Teşekkür edip şoförlere nereden gelip nereye gittiklerin ve ne taşıdıklarını sordum. Cevap ihtiyar tamirciden geldi. Odadaki kamyon şoförlerini gösterip “bunların yükleri farklı olsa da özünde kamyonlarında kendi hayatlarını taşırlar.” Dedi. Şoförler masaya yaklaşıp dayıyı dinlemeye başladılar. Gözlüklü olanı elini omzuma koyup “Dinle hele, bizler okulda öğrenemediğimizi hep bu dayıdan öğrendik.” Dedi.

Odadaki kamyon şoförlerinin hepsi dayıdan gençti. Neredeyse tamamen beyazlamış ve hayli seyrek saçlarını kasketi ile örtmeye çalışsa da alnındaki derin çizgiler yaşını ortaya koyuyordu. Çayını yudumlayıp bana bakarak anlatmaya başladı.

- Şoförün ömrü yolda geçer. Gün boyu direksiyon sallar, yük taşırlar. Kamyon onları, yol kamyonu, hayat hepsini taşır. Bir süre sonra yol, yük, kamyon hepsi birbirine dolanır. Biri diğerinin bahanesi olur.
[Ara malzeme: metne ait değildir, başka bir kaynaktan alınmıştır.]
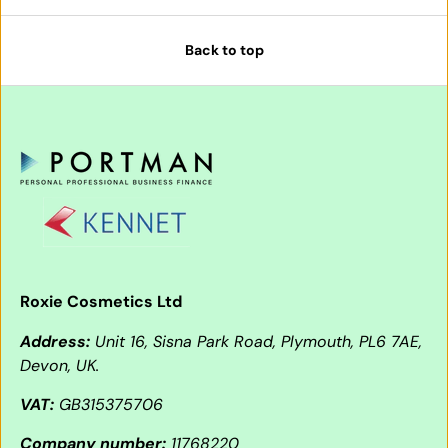
Back to top
Roxie Cosmetics Ltd
Address:
Unit 16, Sisna Park Road, Plymouth, PL6 7AE,
Devon, UK.
VAT:
GB315375706
Company number:
11768220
Hayat gibi.

- Hayat gibi mi?

- Hayat Aşık Veysel’in dediği gibi özünde gidilen yoldur. Yola düşen çoğun yanında bir şey taşır. Sen iş yerinde işini, evde ise seni bekleyenleri dert edersin. Onlar da senin için kaygılanır. Yani birbirinizi taşırsınız. Şoförsen üstelik evde bekleyen çoluk çocuk varsa, onlar için bu kamyonla taşıdığın kendi hayatın olur. Hayatın yükünü taşırsın. Seni bekleyenler de gittiğin yol olur. Sonra bir bakmışsın roller değişmiş. Hepsi aynı hayatın farklı yüzleri oluvermiş.

- Tam anlamadım.

- Yahu, insan da kamyon misali. Yükü olanı var boş gidip geleni de. Götürüp getirdiklerin birileri için önemli olsa da sonuçta şoför için sadece bir iş. Hayatı da çoğun başkaları için yaşar, bizden istenenleri yapıp kamyonu yolda tutmaya çabalarız.

c2028f14-7c25-4249-ba6b-99bf6133de87

Joker şoför olan sakallı delikanlı araya girip “Peki ya benim gibi doğduğu yeri yurdu, toprağı bırakan, gidecek yeri olmadan yollarda kaybolanlar ne taşımış oluyor?” diye sordu. Diğerleri ne cevap verecek diye dayıya baktılar. Dayı boşalan çay bardağını uzatıp tazelenmesini rica etti. Sonra soruyu sorana dönüp sözlerini sürdürdü;

- İnsan nereye giderse gitsin, toprağı da peşinden gelir. Mesele, içindeki toprağı anlamakta. Çoğu, nafile çaba olsa da hayatı kendine uydurmaya çabalayarak ömrünü tüketir. Böyle olunca ömür dediğin hayatın yükü olur. Oradan oraya taşıdıkça ağırlığı altında ezilir. Birileri ise hayat ile kavga etmek onu değiştirmeye çabalamak yerine senin yaptığın gibi kendini hayata uydurur. Akarsuda yüzen ceviz kabuğu gibi hayatın götüreceği yere doğru kendini bırakır. Veysel’in dediği gibi hayatın yol olur. Dedim ya, mesele seninle birlikte gelen içindeki toprağı anlamakta.

- İyi de hangisi doğru?

- Ne önemi var? Ha yol olmuşsun, ha kamyon, ha sürücü veya yük. Hepsi hayat işte. Yaşıyorsan duruma göre hepsi olabilirsin. Hakkını verebilenler için sorun yok. Onlar her şartta mutlu olur. Beğenmeyen ise hem kendi için hem de çevresindekiler için sıkıntı olmayı sürdürür. Öyle de böyle de bir hayatın içinden geçer gider insanoğlu. Hepsi bu.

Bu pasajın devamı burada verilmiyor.